I’ve to do upserts, but I’m receiving json objects from kafka and picking specific fields.
robbie [5:53 PM]
oh I see
coradinibr [5:54 PM]
I used the TRANSFORM memsql://json
which uses jq
then as I could not insert straight to the table because of the duplicated key, I created a proc
robbie [5:55 PM]
I see, I think you should be able to do the ON DUPLICATE KEY
as part of the CREATE PIPELINE
directly
coradinibr [5:55 PM]
it didn’t work, there might be some trick there.
robbie [5:56 PM]
it should just be
CREATE PIPELINE .... ON DUPLICATE KEY UPDATE date_updated = values(date_updated)
coradinibr [20 days ago]
hi @robbie, how do I do this?
Here is my PIPELINE
CREATE PIPELINE GET_RESPONDENT
AS
LOAD DATA
KAFKA 'my_kafka_node/my_kafka_topic'
BATCH_INTERVAL 2500
WITH TRANSFORM ('memsql://json', '', '-r "[.respondentId, (.date/1000 | floor)] | @tsv"')
INTO TABLE resp_updates;
I have no headers from the transform, my table has 2 fields (id bigint, date_updated datetime).

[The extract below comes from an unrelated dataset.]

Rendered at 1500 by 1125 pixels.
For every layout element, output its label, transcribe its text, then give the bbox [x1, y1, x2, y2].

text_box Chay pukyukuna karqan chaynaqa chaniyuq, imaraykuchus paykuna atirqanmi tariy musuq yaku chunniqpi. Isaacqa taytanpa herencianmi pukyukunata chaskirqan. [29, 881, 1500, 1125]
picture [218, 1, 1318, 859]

memsql doesn’t convert unix timestamp to datetime automatically, it means I have to call from_unixtime().
here’s my stored procedure
DROP PROCEDURE proc_resp;
DELIMITER //
CREATE PROCEDURE proc_resp(batch query(respondent_id bigint, new_date bigint))
AS
BEGIN
INSERT INTO resp_updates(respondent_id, date_updated)
SELECT respondent_id, from_unixtime(new_date) FROM batch
ON DUPLICATE KEY
UPDATE date_updated = values(date_updated);
END //
DELIMITER ;
It would work if I could run this transform
WITH TRANSFORM ('memsql://json', '', '-r " [ .respondentId, (.date/1000 | floor | strftime(\"%Y-%m-%d %k:%M:%S\"))] | @tsv"')

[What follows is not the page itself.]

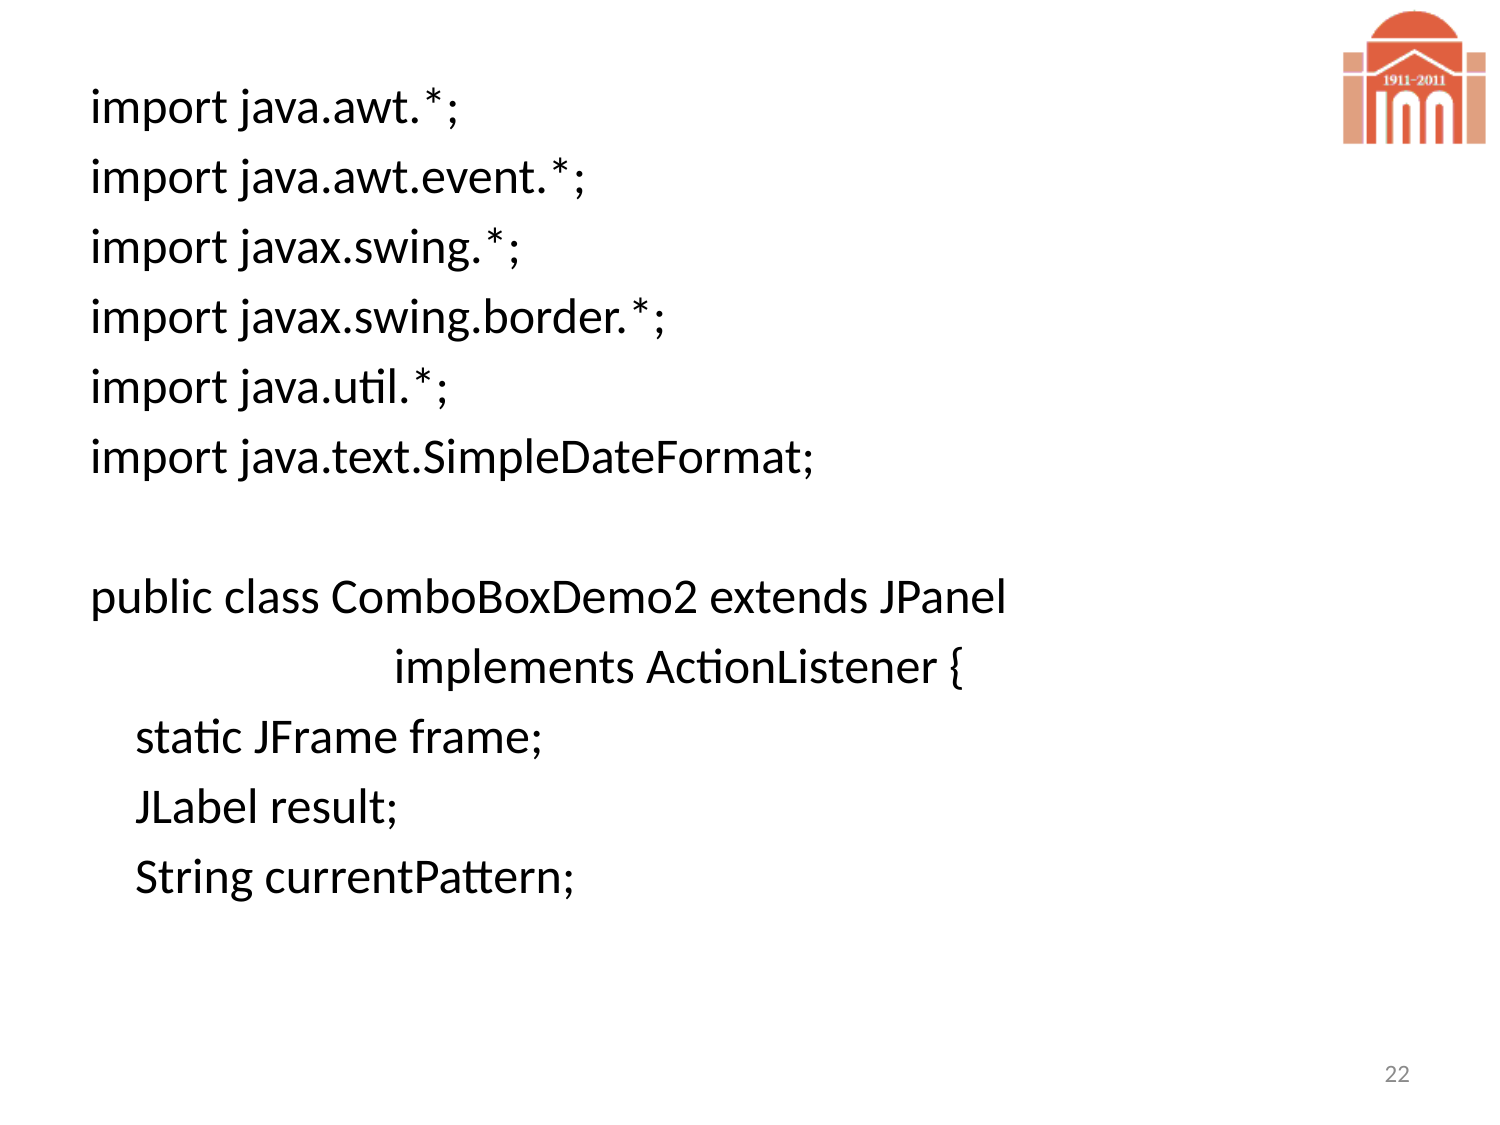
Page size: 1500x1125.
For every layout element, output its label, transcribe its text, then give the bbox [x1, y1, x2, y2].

picture [1331, 0, 1500, 163]
list import java.awt.*; import java.awt.event.*; import javax.swing.*; import javax.swing.border.*; import java.util.*; import java.text.SimpleDateFormat; public class ComboBoxDemo2 extends JPanel implements ActionListener { static JFrame frame; JLabel result; String currentPattern; [74, 66, 1426, 1048]
slide_number 22 [1074, 1048, 1425, 1103]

but memsql parser is removing the escaped double quotes of strftime above and failing when trying to call jq externally
robbie [5:56 PM]
but this also works
coradinibr [5:56 PM]
I’ll try
btw, I found an issue with jq that you might be interested in investigating.
When calling additional external formatters, I could not find a way to scape double quotes
example:
WITH TRANSFORM ('memsql://json', '', '-r " . | [ .respondentId, (.date/1000 | floor | strftime(\"%Y-%m-%d %k:%M:%S\"))] | @tsv"')
something happens, seems like your parser removes the double quotes from the strftime, even if I tried to scape them.
my test is working, not important now. Thanks very much for your help!!